I believe that this "hurry-up" mentality has seriously undermined the credibility of this profession. We complain about our patients having a fast-food attitude with us, but we encourage that very attitude every time we rush to get a prescription filled just because the patient complains about our wait-time or threatens to go somewhere else. We cave in, no one forces us to! Why is that? Is it because we know we can speed it up if we need to? Are we afraid they will go somewhere "faster"? We have been pressured by the patient and our employers to work faster and faster. And, like the good little worker-bees that we are, we have complied, but at what cost? There is a price paid for this by the patient and the employer if there is a miss-fill, we all know that, but considering the volume we do that is really rare. But, if you really think about it, we pay a price every day, every hour and every minute that we press ourselves to perform faster and do more. Our profession pays a price in respect and image when we become so performance oriented. It needs to stop!!
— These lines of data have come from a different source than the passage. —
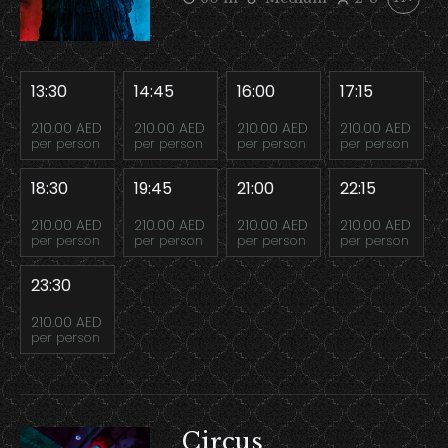
13:30
14:45
16:00
17:15
210.00 AED
210.00 AED
210.00 AED
210.00 AED
per person
per person
per person
per person
18:30
19:45
21:00
22:15
210.00 AED
210.00 AED
210.00 AED
210.00 AED
per person
per person
per person
per person
23:30
210.00 AED
per person
Circus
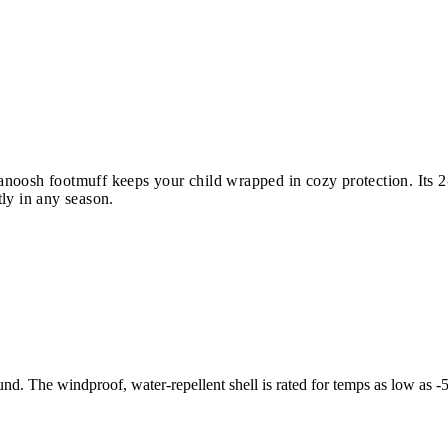
oosh footmuff keeps your child wrapped in cozy protection. Its 2-i
ly in any season.
und. The windproof, water-repellent shell is rated for temps as low as -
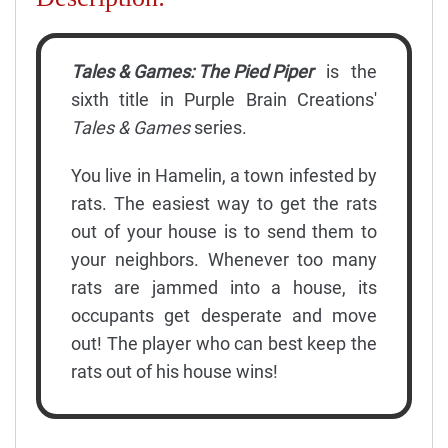
Tales & Games: The Pied Piper
is the
sixth title in Purple Brain Creations'
Tales & Games
series.
You live in Hamelin, a town infested by
rats. The easiest way to get the rats
out of your house is to send them to
your neighbors. Whenever too many
rats are jammed into a house, its
occupants get desperate and move
out! The player who can best keep the
rats out of his house wins!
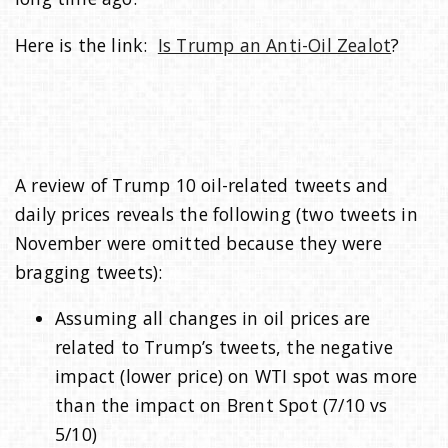
Here is the link:
Is Trump an Anti-Oil Zealot
?
A review of Trump 10 oil-related tweets and
daily prices reveals the following (two tweets in
November were omitted because they were
bragging tweets):
Assuming all changes in oil prices are
related to Trump’s tweets, the negative
impact (lower price) on WTI spot was more
than the impact on Brent Spot (7/10 vs
5/10)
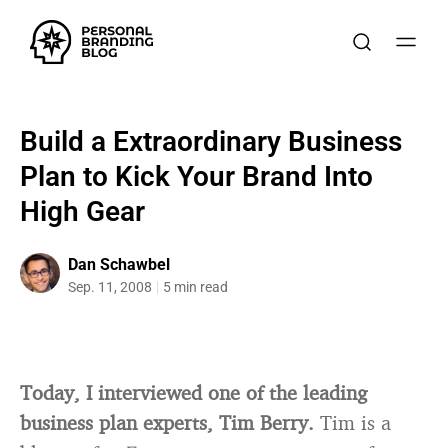
Build a Extraordinary Business
Plan to Kick Your Brand Into
High Gear
Dan Schawbel
Sep. 11, 2008
5 min read
Today, I interviewed one of the leading
business plan experts, Tim Berry.
Tim is a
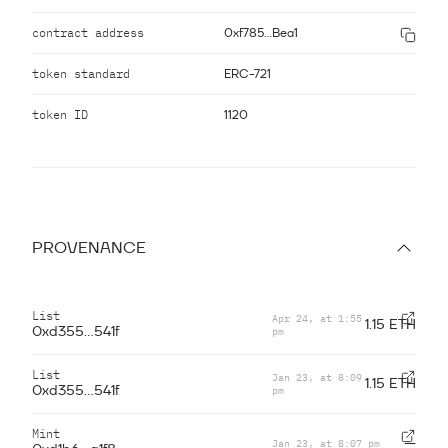
contract address
0xf785...Bea1
token standard
ERC-721
token ID
1120
PROVENANCE
List
Apr 24, at 1:55
1.15 ETH
pm
0xd355...541f
List
Jan 23, at 8:09
1.15 ETH
pm
0xd355...541f
Mint
Jan 23, at 8:07 pm
—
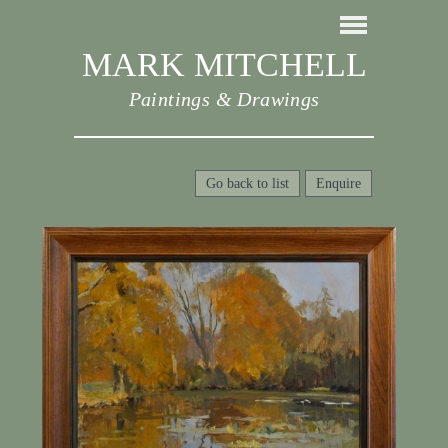
MARK MITCHELL
Paintings & Drawings
Go back to list
Enquire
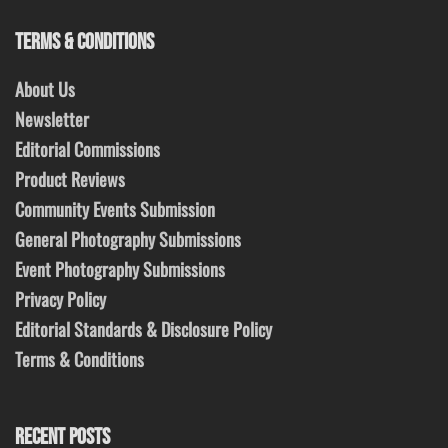
TERMS & CONDITIONS
About Us
Newsletter
Editorial Commissions
Product Reviews
Community Events Submission
General Photography Submissions
Event Photography Submissions
Privacy Policy
Editorial Standards & Disclosure Policy
Terms & Conditions
RECENT POSTS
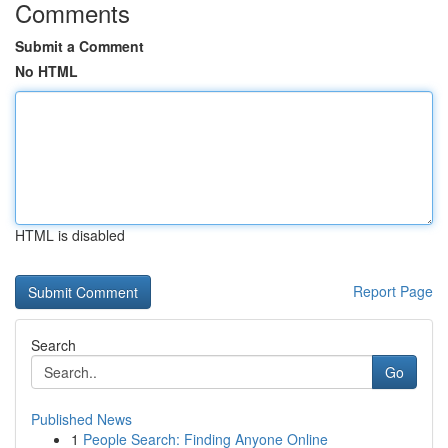
Comments
Submit a Comment
No HTML
HTML is disabled
Report Page
Search
Go
Published News
1
People Search: Finding Anyone Online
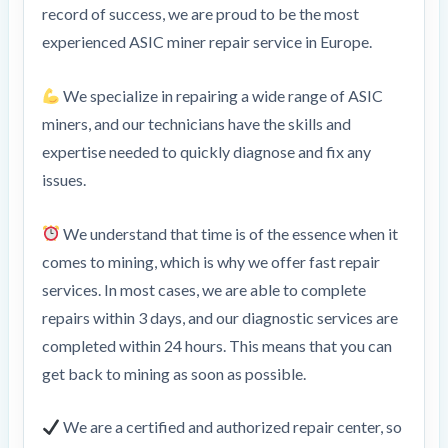
record of success, we are proud to be the most
experienced ASIC miner repair service in Europe.
We specialize in repairing a wide range of ASIC
miners, and our technicians have the skills and
expertise needed to quickly diagnose and fix any
issues.
We understand that time is of the essence when it
comes to mining, which is why we offer fast repair
services. In most cases, we are able to complete
repairs within 3 days, and our diagnostic services are
completed within 24 hours. This means that you can
get back to mining as soon as possible.
We are a certified and authorized repair center, so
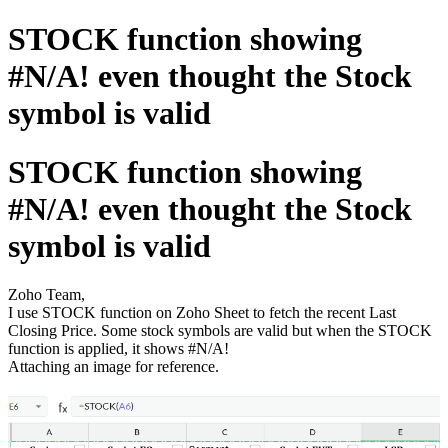
STOCK function showing
#N/A! even thought the Stock
symbol is valid
STOCK function showing
#N/A! even thought the Stock
symbol is valid
Zoho Team,
I use STOCK function on Zoho Sheet to fetch the recent Last
Closing Price. Some stock symbols are valid but when the STOCK
function is applied, it shows #N/A!
Attaching an image for reference.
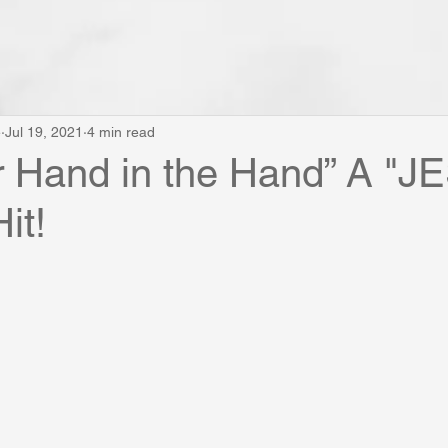
e
Jul 19, 2021
4 min read
r Hand in the Hand” A "
it!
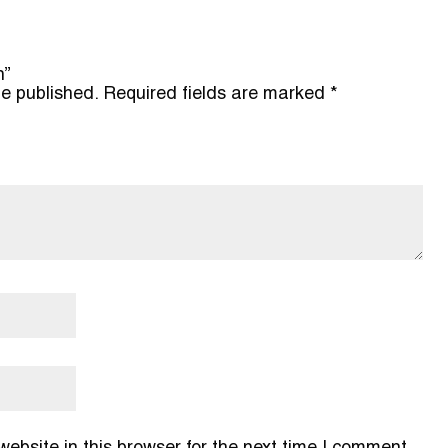
n”
be published.
Required fields are marked
*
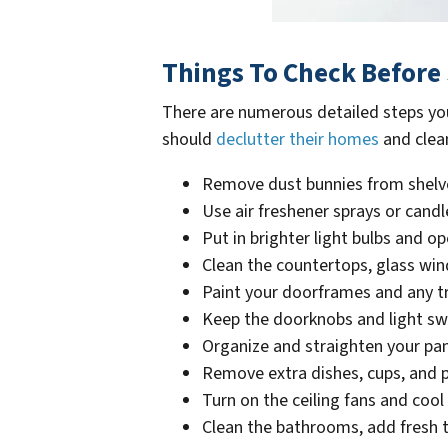
Things To Check Before 
There are numerous detailed steps yo
should
declutter their homes
and clean
Remove dust bunnies from shelve
Use air freshener sprays or cand
Put in brighter light bulbs and o
Clean the countertops, glass w
Paint your doorframes and any t
Keep the doorknobs and light sw
Organize and straighten your pan
Remove extra dishes, cups, and 
Turn on the ceiling fans and co
Clean the bathrooms, add fresh to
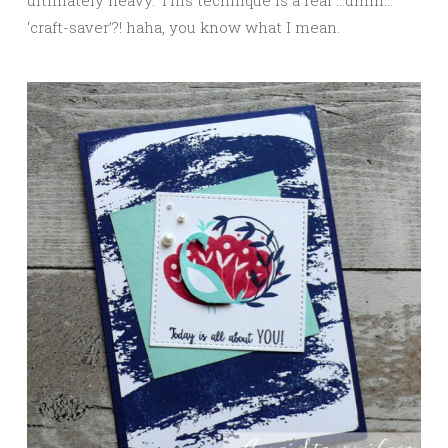
‘craft-saver’?! haha, you know what I mean.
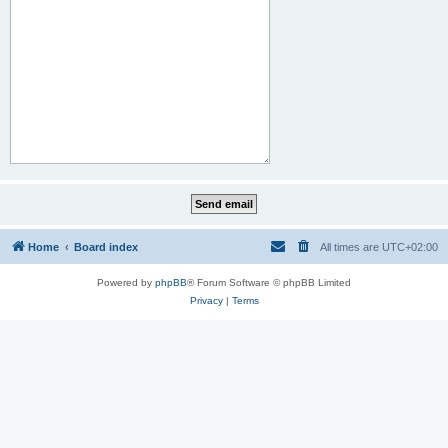
Home
Board index
All times are
UTC+02:00
Powered by
phpBB
® Forum Software © phpBB Limited
Privacy
|
Terms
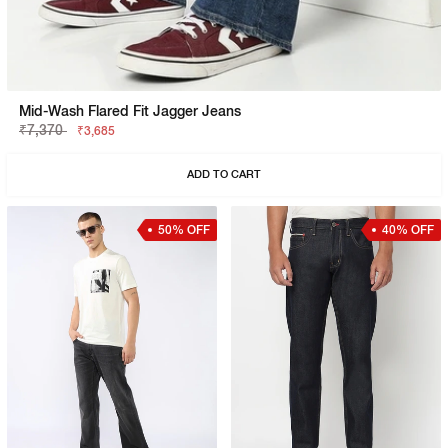
Mid-Wash Flared Fit Jagger Jeans
₹7,370
₹3,685
ADD TO CART
50% OFF
40% OFF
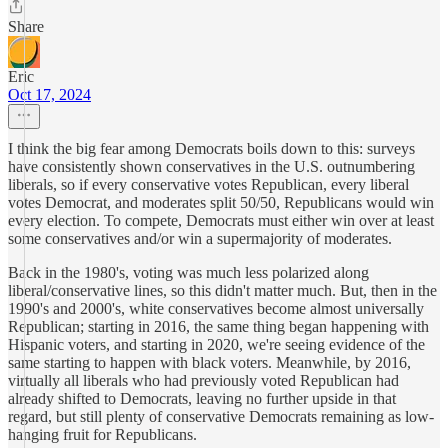
Share
Eric
Oct 17, 2024
I think the big fear among Democrats boils down to this: surveys
have consistently shown conservatives in the U.S. outnumbering
liberals, so if every conservative votes Republican, every liberal
votes Democrat, and moderates split 50/50, Republicans would win
every election. To compete, Democrats must either win over at least
some conservatives and/or win a supermajority of moderates.
Back in the 1980's, voting was much less polarized along
liberal/conservative lines, so this didn't matter much. But, then in the
1990's and 2000's, white conservatives become almost universally
Republican; starting in 2016, the same thing began happening with
Hispanic voters, and starting in 2020, we're seeing evidence of the
same starting to happen with black voters. Meanwhile, by 2016,
virtually all liberals who had previously voted Republican had
already shifted to Democrats, leaving no further upside in that
regard, but still plenty of conservative Democrats remaining as low-
hanging fruit for Republicans.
With all of that said, I personally maintain a wait-time of under 10 minutes on average. I can do this without the stress of being in a rush for the most part because I have trained my staff to be efficient rather than fast! I have worked in high and low volume stores and I can say I have never felt rushed or over-whelmed. I maintain efficiency by not allowing things like cell-phone, facebook, twitter, blogging, e-mail or long personal phone calls to steal my time. I'm there to work not to socialize and I'm sure my employer agrees. I see pharmacists that waste their time on stuff like this and then wonder why they are so far behind. They usually try to blame it on not having enough staff or they try to blame it on the staff. That's usually when I drop the bomb of being able to breakdown the wait-time indices to see where the delay has occurred. I've also gone so far as to watch security videos to see who is doing what and when. That's sneaky but sometimes necessary. After all, I work with the same techs as all my other pharmacists to so I know what is possible if we just stay focused. Do you remember freshman chemistry when they taught us about the rate-limiting step in a chemical reaction? Well, I've always thought of the pharmacist as the rate-limiting factor in filling a prescription. Nothing can leave the pharmacy until it passes through me (our work-flow makes it pass through us twice), so I control how fast or slow things get done. When I am steady and unstressed so are my staff members. That trickles down into their demeanor with the customers. How the customers are treated ultimately results in a better experience for them, they are willing to wait for their prescription and they are more willing to return. So building our business is not all about speed (which some say equals convenience).
So, my friends, slow down, take a breath (or bathroom break) and enjoy yourselves. Be at peace and create a peaceful atmosphere by not rushing yourself or your staff. They will love you for it, they will enjoy their work and your patients will be well taken care of and want to return. Just remember: YOU ARE IN CONTROL!!